Today that environment includes two primary drivers of change. The first is energy security, manifested by the high and volatile prices we pay for fuel. The quantity of energy we import affects those prices directly, through our competition with other consuming countries for the limited exports from oil producing countries, and indirectly, by expanding our trade deficit and weakening the dollar. But while "energy independence" has been part of the campaign rhetoric of most of the presidential candidates, I've yet to hear one quantify it. The chart below highlights the decline in US self-sufficiency, in terms of the share of our total primary energy consumption that we produce ourselves. Remarkably, at 71% our current level of energy independence is much lower than when independence first became an aspirational target in the mid-1970s. Nor has renewable energy made a noticeable dent in the problem, so far.
Energy Independence, %
(source data from http://www.eia.doe.gov/emeu/aer/txt/ptb0101.html)
Although the decline in US oil production contributed to this deterioration, we actually produce more primary energy today than we did in 1984, when we were 90% energy independent. The cumulative effect of demand growth has been the big story, here, and CAFE speaks directly to that trend.
The other major driver of change is global warming. Whether the current fires, drought, Arctic melting, or any other phenomenon is directly attributable to man-made climate change, it is noteworthy that the question is now asked in every case. I will cover the Lieberman-Warner climate change bill, which was introduced last week, in more detail later. Even if it turns out not to be the last word on a cap & trade system, it is becoming hard to imagine a future in which the Congress does not pass meaningful legislation limiting US greenhouse gas emissions. The details are important, but the fundamental fact of assigning a monetary cost to CO2 emissions represents a step-change in the economics of energy and transportation.
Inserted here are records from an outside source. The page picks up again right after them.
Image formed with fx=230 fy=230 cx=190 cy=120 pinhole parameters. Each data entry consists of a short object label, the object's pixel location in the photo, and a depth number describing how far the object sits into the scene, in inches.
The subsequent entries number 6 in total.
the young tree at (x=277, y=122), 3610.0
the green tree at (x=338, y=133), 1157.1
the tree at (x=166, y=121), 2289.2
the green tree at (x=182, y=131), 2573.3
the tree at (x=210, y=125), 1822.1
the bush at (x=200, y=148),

Taken together, that means that a 35 mpg CAFE standard would be implemented against the backdrop of high oil prices with no end in sight (eerily reminding me of 1982) and escalating costs for the CO2 that is an inevitable byproduct of burning gasoline, at the rate of 20 pounds for every gallon. Achieving 35 mpg will doubtless reduce those emissions and break the trend of our growing energy dependence. However, it must be the consequences of those high oil prices and of monetizing CO2 that ultimately convince consumers to buy the cars that will make 35 mpg attainable. And if that mechanism isn't as clear-cut as the high carbon tax that many economists would prefer, it at least has the virtue of being possible in the current political environment.